The EPA should only concentrate on issues that occur between States, and setting basic national standards for the local State DEC/P's.
Water issues standards in Florida are not anywhere near on a par with those in Wyoming. Centralized one-size-fits-all is one of the chief reasons the EPA is a shit show.
Any active remediation projects should be given to the Army Corp of Engineers.
The ACE and state DORs can handle the entirety of the very few legit functions of the EPA.
You can have minimum standards that are tailored enough for various environments.
Examples include wastewater treatment levels based on discharge locations, Bay, Ocean, River, river upstream of a drinking water source, etc.
States can make requirements more stringent, but not less.
Asking bureaucracies to have limitations on controlling the people is like telling an alcoholic they can only have one drink a night.
They've gotten too large and too powerful. Give them an inch, and they'll take a mile.
There has to be some national level policy on pollution control, and I'm not talking about Greenhouse gases and saving river smelts. I'm talking about basic standards of treatment for wastewater, gas stacks, run-off, and other point and gross sources of pollution that can impact multiple states.
The agency has to be gutted, but not removed. If it is a hard task, well then that's what we elected Trump for.
Our Congress takes vacation half of the year. I think they have plenty of time to create necessary regulations while at the same time, not creating regulations that only harm businesses that won't do our environment any good.

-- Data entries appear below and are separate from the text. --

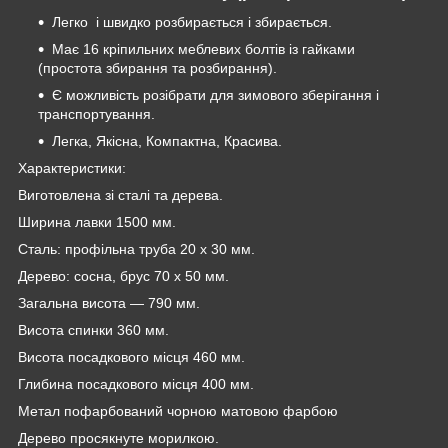
Легко і швидко розбирається і збирається.
Має 16 кріпильних меблевих болтів із гайками
(простота збирання та розбирання).
Є можливість розібрати для зимового зберігання і
транспортування.
Легка, Якісна, Компактна, Красива.
Характеристики:
Виготовлена зі сталі та дерева.
Ширина лавки 1500 мм.
Сталь: профільна труба 20 х 30 мм.
Дерево: сосна, брус 70 х 50 мм.
Загальна висота — 790 мм.
Висота спинки 360 мм.
Висота посадкового місця 460 мм.
Глибина посадкового місця 400 мм.
Метал пофарбований чорною матовою фарбою
Дерево просякнуте морилкою.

Here in Ohio the EPA said they didn't like our air quality. Fine, then don't come to our city! Nope, they forced us into this E-check system. Now every other year, you have to take your car to this station, and they test it to see if your car meets the EPA standards.
After ten years of this expensive nonsense, they tested the air quality again. No difference than from ten years earlier. So what did they do? They extended the program.
We could have used all that money for better projects in our state. But we were forced to waste millions and millions of dollars to produce nothing. That's what's wrong with having an EPA.